**QUOTED PASSAGE**
★ ★ ★ ★
The drawdown from the reserve for technological update risks was charged to the statement of income to reflect certain operating expenses which fell within the scope of the provision established in 2000.

 

Extraordinary expenses amounted to € 625,906 thousand and are broken down as follows:

 

(euro/thousands)


   Financial
year 2001


   Financial
year 2000


   Change

 

Extraordinary expenses

                

Write-downs of equity investments

   532,000    —      532,000  

Technological update risks

   33,600    399,938    (366,338 )

Principal and interest paid under Law 58/1992

   1,185    1,050    135  

Non-recoverable VAT reimbursed to users

   444    236    208  

Regulatory framework

   34,418    40,507    (6,089 )

Other

   24,259    34,932    (10,673 )
    
  
  

Total

   625,906    476,663    149,243  
    
  
  

 

The item Write-downs of equity investments consists of the write-down to the book value of TIM International N.V. For details see the comments to the Assets side of the Balance Sheet.
★ ★ ★ ★
Entries drawn from a collection
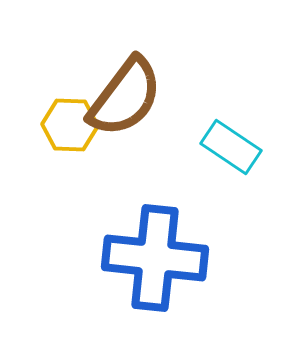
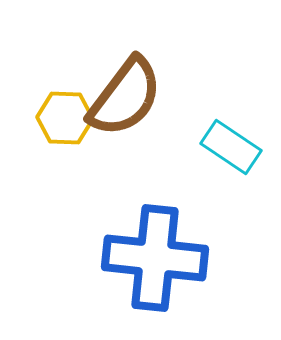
yellow hexagon: moved 5 px left, 7 px up
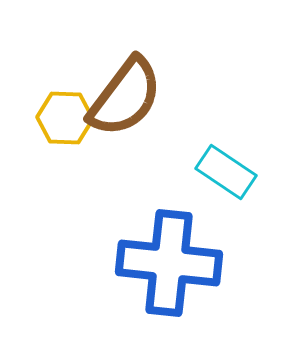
cyan rectangle: moved 5 px left, 25 px down
blue cross: moved 14 px right, 5 px down
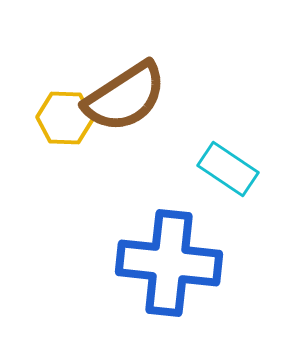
brown semicircle: rotated 20 degrees clockwise
cyan rectangle: moved 2 px right, 3 px up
★ ★ ★ ★
**TASK TO COMPLETE**
Transcribe the stretch of the note on extraordinary expenses from "625,906    476,663" through "the Balance Sheet.".

**ANSWER BELOW**
625,906    476,663    149,243  
    
  
  

 

The item Write-downs of equity investments consists of the write-down to the book value of TIM International N.V. For details see the comments to the Assets side of the Balance Sheet.